FEATURES How Protest the Hero Overcame Their Greatest Hurdles for “Palimpsest” By Kevin Stewart-Panko · June 22, 2020

There’s a point during the final moments of “From the Sky,” the second single from Protest the Hero’s fifth album, Palimpsest, where Rody Walker goes for it. The vocalist for the Whitby, Ontario prog-metallers has long been recognized as an extraordinary talent, not just for his multi-octave range, but for his ability to create vocal lines that operate in relational counterpoint to the spidery arpeggios and legato flashiness of guitarists Luke Hoskin and Tim Millar. But the denouement of “From the Sky” is something special; that’s where Walker musters up skill and soul to reach beyond the Rob Halford-level stratosphere with a criminally infectious vocal pattern that scrapes the clouds—and he fucking nails it. What’s most triumphant about that moment in “From the Sky,” though, is that it followed a near-crippling incident in which Walker’s vocal cords seemed to be paralyzed.

“I was extremely trepidatious about that part of the record,” Walker says. “That was written well before my vocal troubles, so the entire two years I was trying to get back to where I previously was, I was thinking ‘What do I do?’ It’s a magical part, it’s what the song needs and I couldn’t change it—but I couldn’t sing it! The day it came to do it, [producer] Tony [Calabretta] and I went down into my home studio, I did my warm up stuff and was nervous as fuck, but it just came out! That’s why I wanted to have it released as a single; I wanted all the questions about my vocals to go away.”

Walker’s problems began in the final days of a 2018 tour marking the ten-year anniversary of their Fortress album. During a show “at a dingy, punk bar in Cleveland” with bad monitors, he blew out his voice trying to be heard. The band then performed a three-night hometown stand, after which Walker realized something was awry.

“I couldn’t speak for weeks after [those shows] and my voice never quite came back,” he says. “I went to every doctor I could, and no one found any damage. As it turned out, I had some obvious signs of aging, and my voice had changed. So, I took a bunch of vocal lessons to teach myself how to sing again and it was really annoying and awful. There was a big-time fear there. At one point, I was worried I wouldn’t even be able to sing a lullaby to my son. I could speak, but I couldn’t do my normal singing and vocalization.”

After the Fortress tour, the original plan was to tidy up Palimpsest’s loose ends and record shortly afterwards. Everything was on schedule: the rest of the band completed their parts and passed the instrumental tracks to Walker.“ With time, steroids and doing little bits and things differently, I eventually got to the point where I could do the record,” he chuckles.

Palimpsest sat for nearly two years while Hoskin, Millar, and drummer Mike Ieradi gave Walker the time and space needed to rest and recover.
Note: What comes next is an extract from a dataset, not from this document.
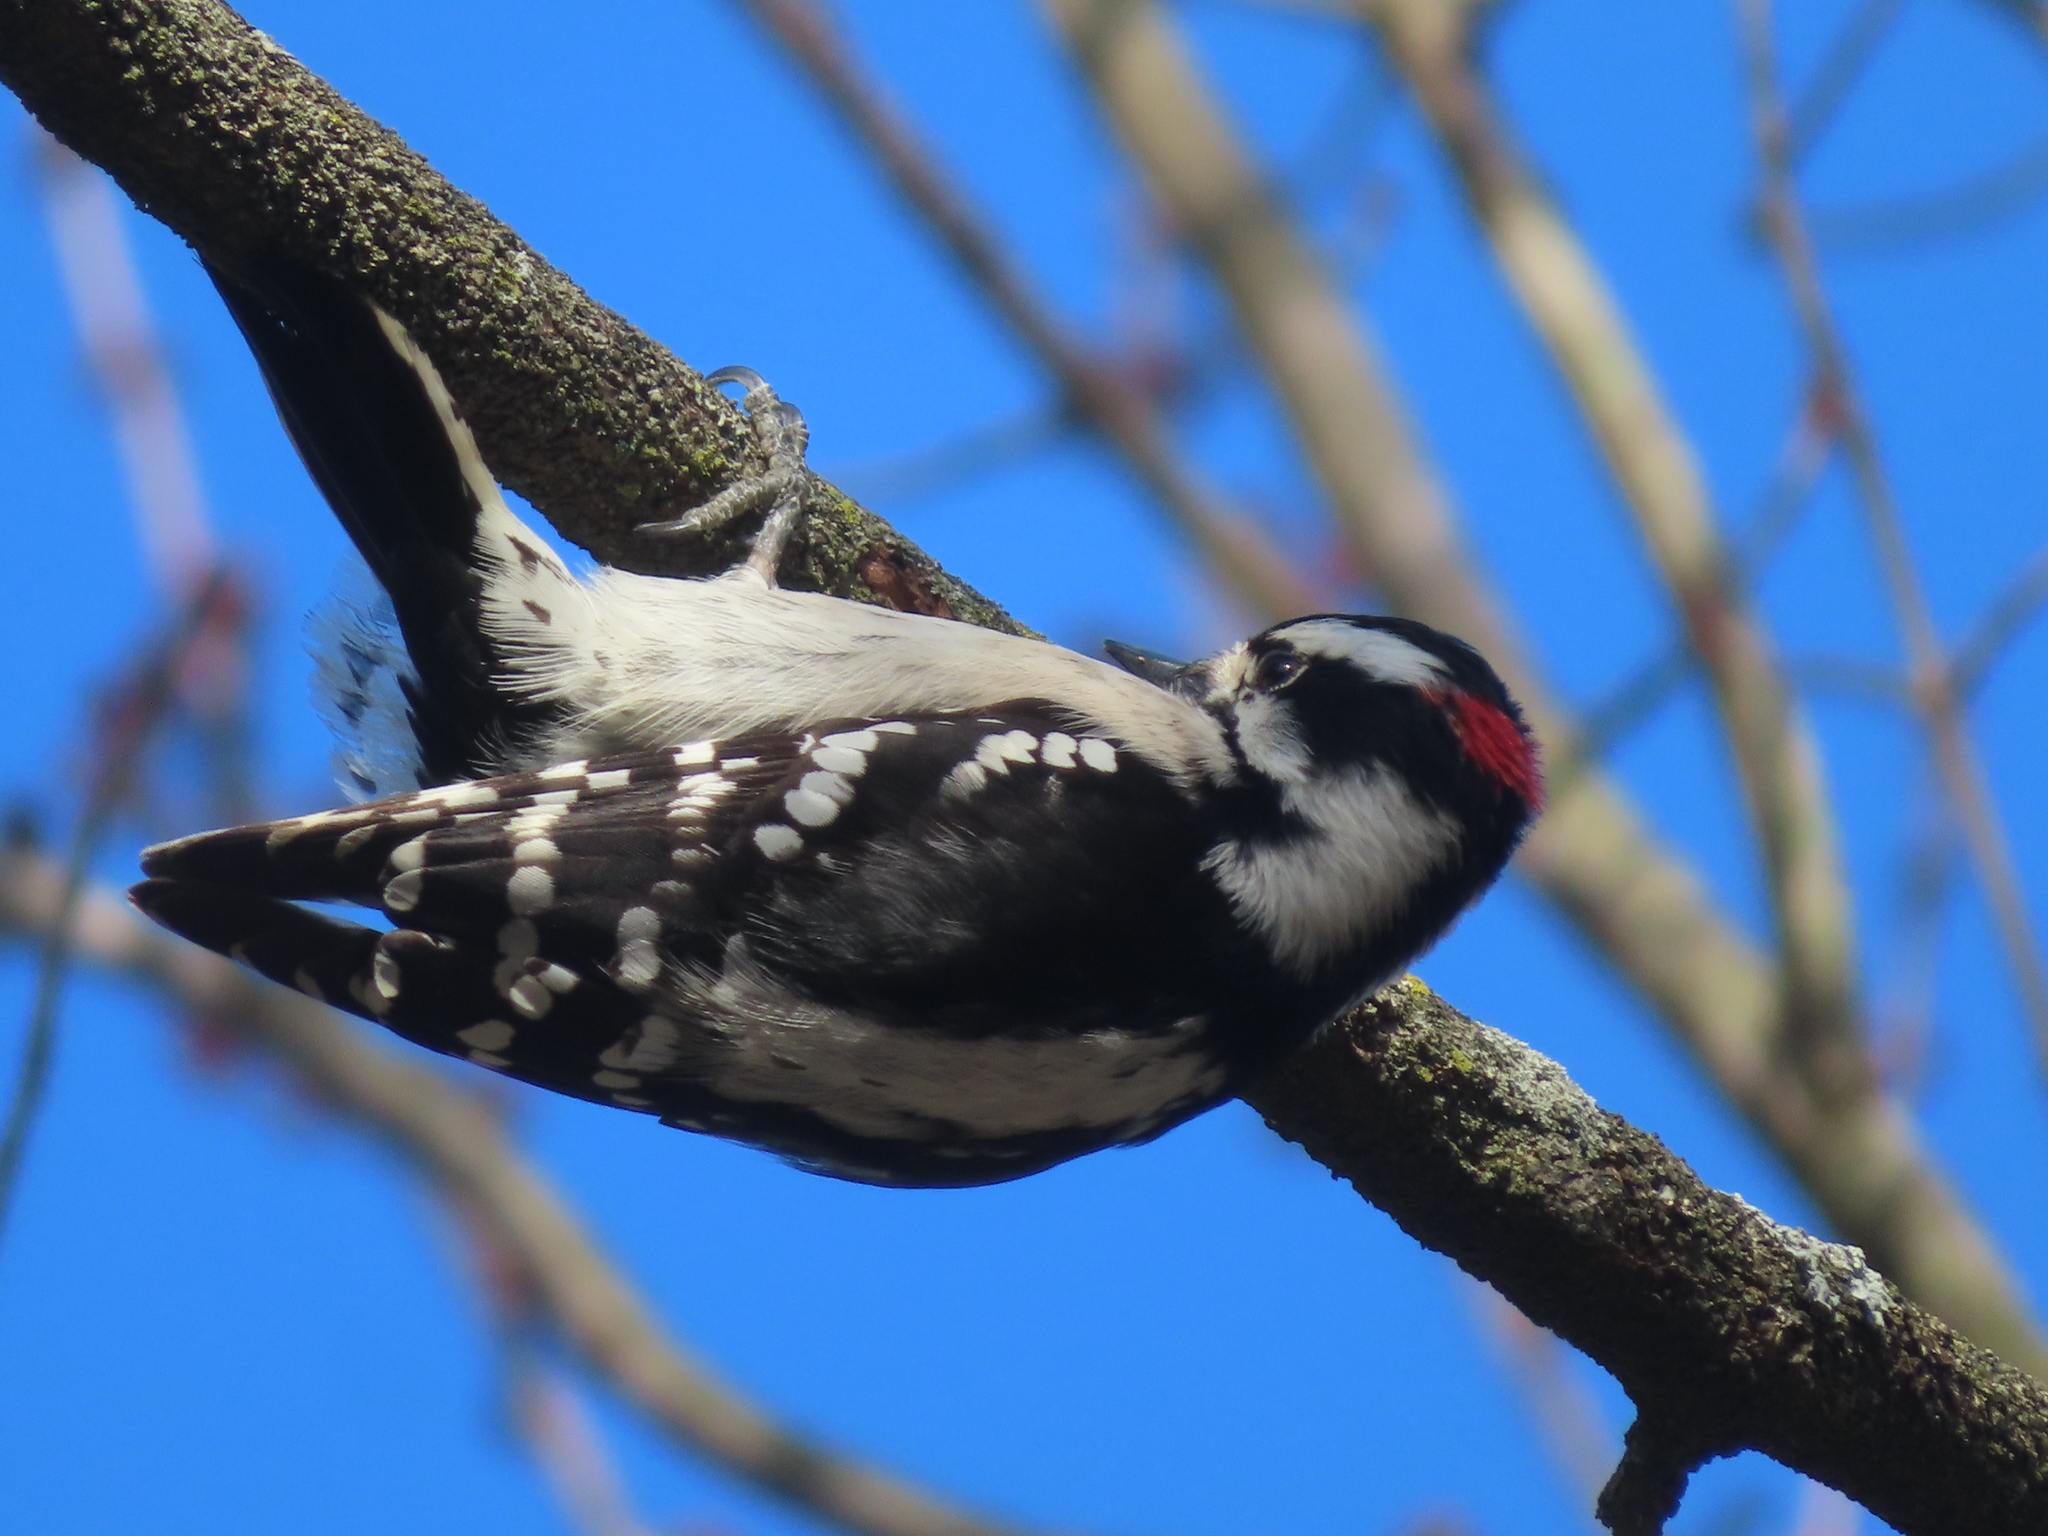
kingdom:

The frontman recalls a tremendous amount of self-imposed pressure being offset by how surprisingly cavalier his bandmates were about the record’s completion.
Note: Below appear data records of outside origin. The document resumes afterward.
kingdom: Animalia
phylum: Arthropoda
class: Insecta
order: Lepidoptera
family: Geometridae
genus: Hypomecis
“The thing is,” he punctuates, “is that the album was recorded recorded. They were finished and just casually left it with me and did their own thing. Mike got a job at the University of Ottawa, Luke and Tim worked on building up the businesses they own. Their work on the record was done, but I was still working on it while they probably forgot about it,” he laughs.

Making Walker’s eventual recovery that much more challenging was the music he had to wrap his re-trained vocal cords around. Palimpsest retains all the intricate skill and weaving flamboyance that has become germane to Protest the Hero, but opens greater dynamic windows and employs broader peaks and valleys that require a voice able to sling-shot between highs and lows with mellifluous grace and theoretical intellect.

“Honestly, though, we initially had a discussion about simplifying [the music], but when they sent me the stuff it was like, ‘Holy heck, this is not simple!’ I think Luke is incapable of writing simple just because it bores him. That’s an awesome trait, but I went into this thinking I was going to be singing over something quite different. It has occurred to me that if I want to sing over simpler stuff, I’m going to have to write it myself!”